Path-Planning
Subterranean Sentinel is a fully autonomous Micro Aerial Vehicle (MAV) system that explores unknown underground cave environments, detects semantic targets (lanterns), and returns safely: without any human intervention. The system runs on ROS 2 (Jazzy) with a Unity simulation and implements the full autonomous robotics stack: Perception → Mapping → Planning → Control.
My Contributions
- System Design & Architecture: Designed the full modular ROS 2 workspace, defining package boundaries, node responsibilities, topic/service interfaces, and the overall data flow from perception to control.
- Mission FSM: Designed and implemented the mission Finite State Machine that orchestrates all behaviors: takeoff, cave entry, exploration, Z-retry recovery, checkpoint-graph-based return, and landing.
- Exploration Pipeline: Built the frontier exploration manager that continuously requests candidate goals, evaluates them, blacklists failed ones, and keeps the drone progressing through unmapped space.
- RRT* Path Planning: Implemented the RRT* global planner operating directly on the live OctoMap, producing collision-free paths through 3D voxel space.
- Cloud Gating: Developed the pointcloud gate node that enables/disables OctoMap updates on FSM command, preventing map corruption during non-exploration phases.
- ROSbag Recording & Analysis: Set up automated bag recording of key mission topics and performed post-flight analysis using Jupyter Notebook to evaluate trajectory quality, goal success rates, and lantern detection timing.
A research project conducted at TUM’s Institute for Rotorcraft and Vertical Flight, integrating classical robot path-planning algorithms with aerodynamics-inspired Panel-Method-Based guidance to generate smooth, collision-free trajectories for UAVs in urban environments.
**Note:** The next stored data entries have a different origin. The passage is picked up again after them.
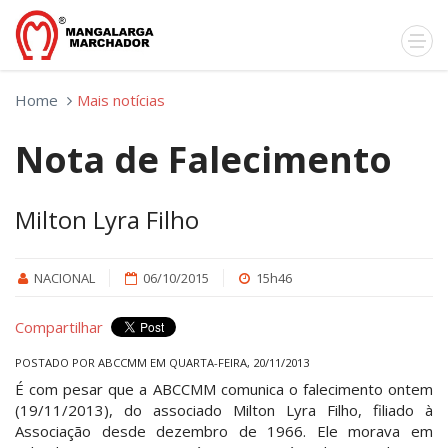
Home
Mais notícias
Nota de Falecimento
Milton Lyra Filho
NACIONAL
06/10/2015
15h46
Compartilhar
POSTADO POR ABCCMM EM QUARTA-FEIRA, 20/11/2013
É com pesar que a ABCCMM comunica o falecimento ontem
(19/11/2013), do associado Milton Lyra Filho, filiado à
Associação desde dezembro de 1966. Ele morava em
The panel method, rooted in potential flow theory, treats obstacles as vortex panels to produce a continuous velocity field: eliminating the local-minima problem of classical potential fields. The system was demonstrated in a search-and-rescue scenario: an area-coverage UAV first locates a distress signal using grid-based sweeping guided by the panel method, then a second UAV navigates to the target using a classical path-planning algorithm.